Music VS Cancer

by DanielaSpinelli on January 27, 2014 - 1:20pm

An article titled “Making music videos helps young cancer patients cope” featured by BBC News on January 26, 2014 explains how an experiment testing the effects of music therapy on a group of patients undergoing high-risk stem cell transplant treatments that were asked to produce a music video. The young 11-24 year olds worked with a professional music expert who helped the patients write song lyrics, record sounds and construct video montages in hopes to improve their communication and sensation towards their illness. The experiment concluded with positive effects such as; the patients reported feeling “resilient and better” for they were able to cope more efficiently with their treatment as opposed to those who were not offered music therapy. Overall, the music therapy provided further understanding for the parents as to what their children are experiencing and how they are feeling which in turn gave the patients a sense of confidence and courage to reach out and express themselves in a healthy way.

Further information about the research and positive outcomes can be found here.

Coping with cancer can be extremely difficult and harmful on one’s body however, it also effects the mind. It is fairly challenging to come into terms with cancer and/or cancer treatments whether it would be on ourselves or others around us. Some may prefer to hurt and heal exclusively in hospitals while others may turn to the outdoors or spiritual activities. Personally, I think music is a great escape and if it is not an escape then it can be a strength.  There are many untold stories and feelings in song lyrics that can give those who are not yet ready to express themselves a way to speak their minds without moving their lips. It is to be understood that music cannot cure or prevent cancer however it can be an enjoyable and supportive way to fight and conquer such an illness. 


I have found your article summary very inspiring. You might find interesting to find out that it is now a practise that is publicise by the American Cancer society. I have linked the American Cancer Society website where they promote this sort of treatment. Enjoy!

What I like about this post is, whenever we are faced with a trauma while going through stem cell transplants, or any form of cancer, there is at least a way to make a temporary relief of stress. In fact, I'm wondering what other sorts of music therapists would do in order to turn the emotions of a patient from agony to happiness. Sure this article says about specifics to each person, but perhaps there is a general one too?

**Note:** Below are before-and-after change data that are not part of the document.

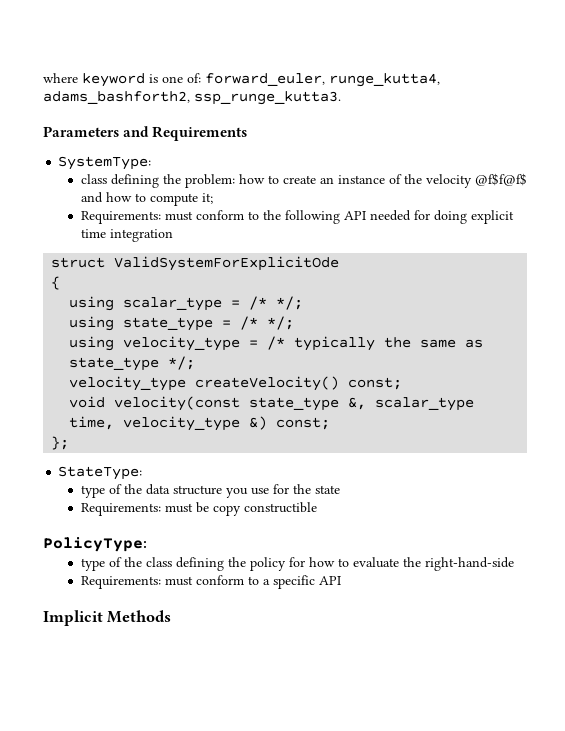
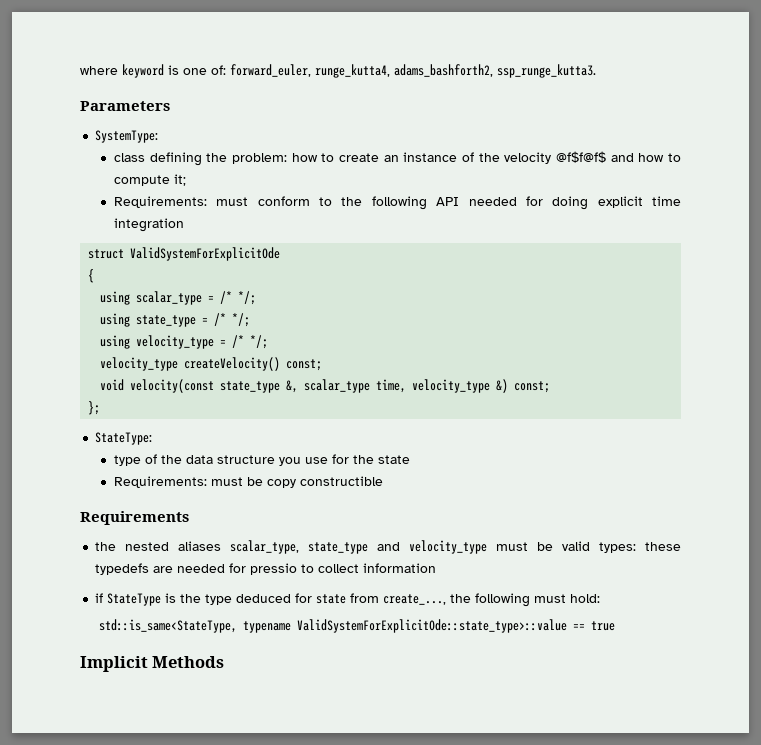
[123,126,248,141] and Requirements -> (170, 106) none
[294,336,484,351] [69,357,160,371] typically the same as state_type -> (245, 341) none
[43,537,147,552] [80,557,514,571] [80,575,341,589] PolicyType: // type of the class defining the policy for how to evaluate the right-hand-side // Requirements: must conform to a specific API -> [80,511,189,525] [95,540,681,554] [95,563,437,575] [95,593,601,607] [98,619,615,633] Requirements // the nested aliases scalar_type, state_type and velocity_type must be valid types: these typedefs are needed for pressio to collect information // if StateType is the type deduced for state from create_..., the following must hold: // std::is_same<StateType, typename ValidSystemForExplicitOde::state_type>::value == true

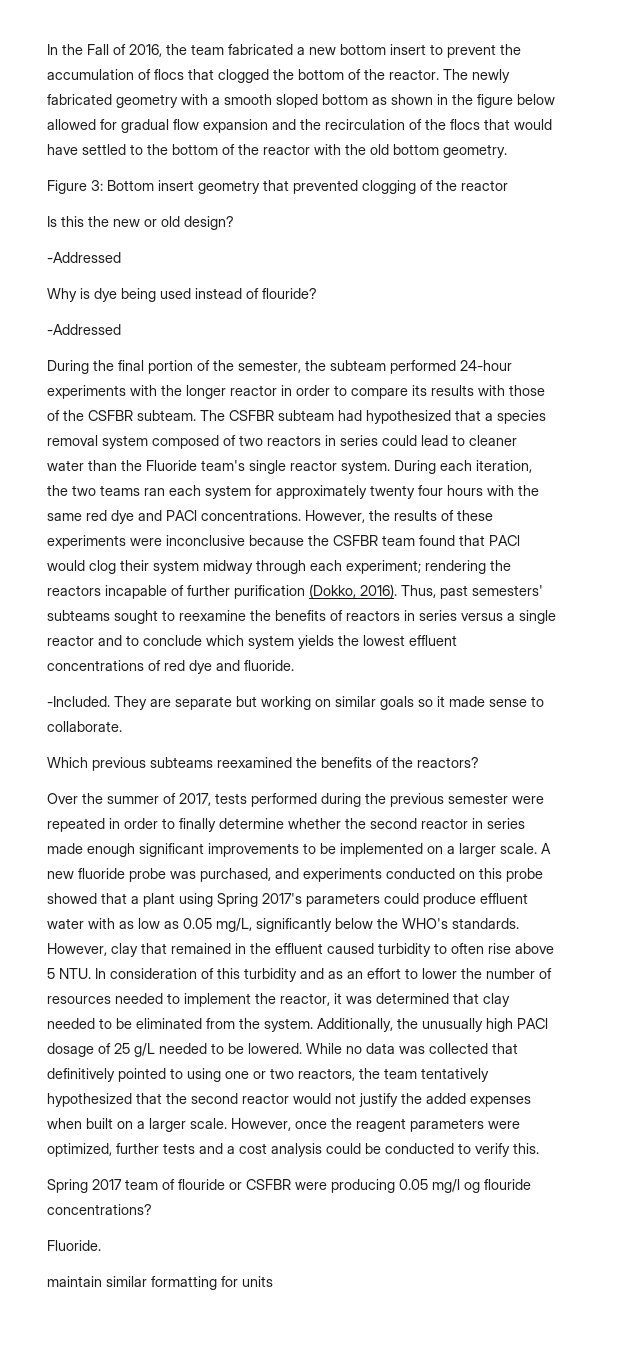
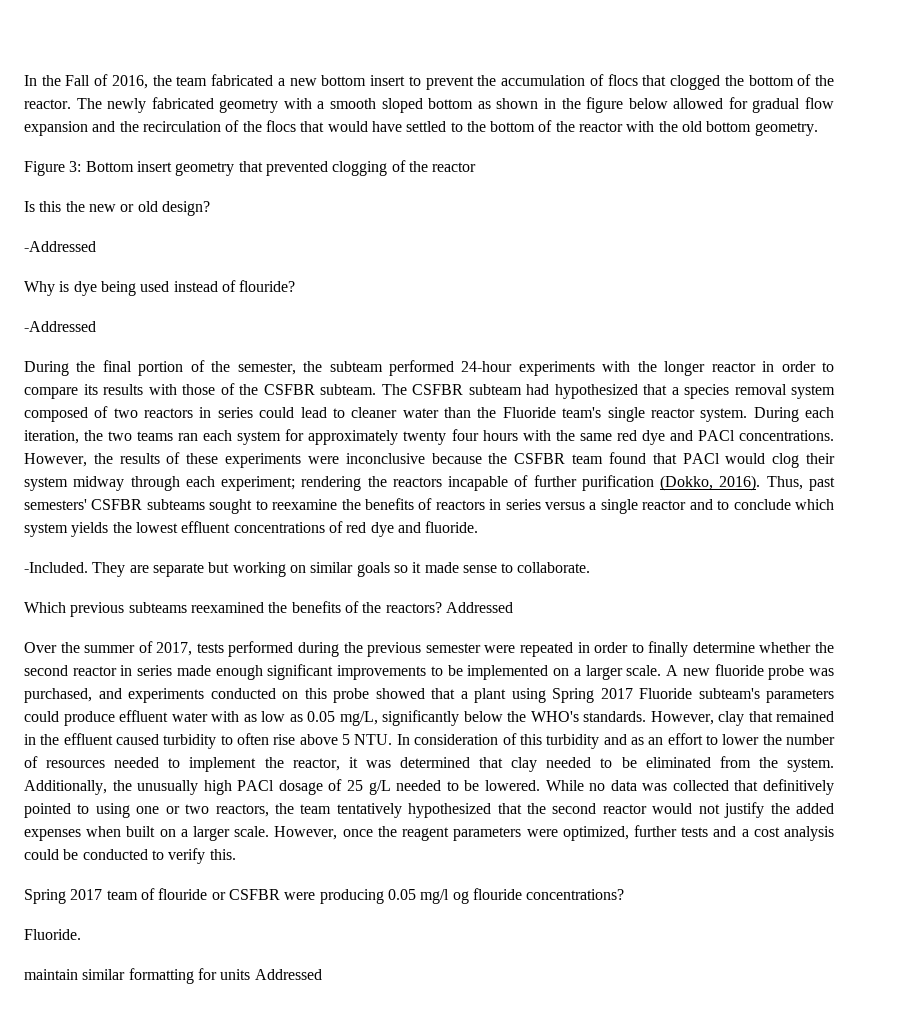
(543, 590) none -> [91,499,143,510] CSFBR
(479, 762) none -> [445,602,513,613] Addressed
[262,893,302,904] 2017's -> [600,688,760,699] 2017 Fluoride subteam's
(273, 1281) none -> [254,969,322,980] Addressed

Anyway, I only wish I can give out one of my acquaintances' experiences with stem cell transplant after having to go through a second treatment for Hodgkin's lymphoma. Sadly, she isn't there to give me her memories and whether or not she took this (at the time this was written), but I found a site to give some more insight into it. Unfortunately, it's the same link as user sophiaroseglt posted, so I can't give it.

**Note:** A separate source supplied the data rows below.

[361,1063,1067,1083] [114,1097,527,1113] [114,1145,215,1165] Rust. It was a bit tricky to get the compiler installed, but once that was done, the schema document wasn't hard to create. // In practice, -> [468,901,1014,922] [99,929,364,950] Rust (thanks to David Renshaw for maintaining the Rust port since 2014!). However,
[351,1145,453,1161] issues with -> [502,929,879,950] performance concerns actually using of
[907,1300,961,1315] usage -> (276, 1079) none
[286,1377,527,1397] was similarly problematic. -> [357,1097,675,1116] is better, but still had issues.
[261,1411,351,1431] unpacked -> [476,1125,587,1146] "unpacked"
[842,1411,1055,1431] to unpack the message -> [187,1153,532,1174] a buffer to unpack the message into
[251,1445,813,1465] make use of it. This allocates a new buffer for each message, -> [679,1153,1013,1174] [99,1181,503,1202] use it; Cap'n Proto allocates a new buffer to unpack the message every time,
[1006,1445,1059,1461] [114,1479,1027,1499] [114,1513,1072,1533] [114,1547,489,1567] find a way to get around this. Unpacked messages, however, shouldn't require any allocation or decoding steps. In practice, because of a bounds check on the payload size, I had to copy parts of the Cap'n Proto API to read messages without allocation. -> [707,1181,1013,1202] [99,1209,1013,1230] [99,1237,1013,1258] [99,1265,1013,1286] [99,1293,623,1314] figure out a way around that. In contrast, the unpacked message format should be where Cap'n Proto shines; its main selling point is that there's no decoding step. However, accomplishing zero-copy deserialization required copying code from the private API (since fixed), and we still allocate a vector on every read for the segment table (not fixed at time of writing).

What's similar about this article is that music therapists often join in with the patients to find out what are their "needs and tastes," and that it can yield similar effects. Now, it is still completely true that music therapy does not cure the cancer or any symptom; it's more of a way for a patient to feel temporarily calm throughout the operation. Nevertheless, there are some signs that it can lower some of the symptoms associated with anxiety on the basis of cancer.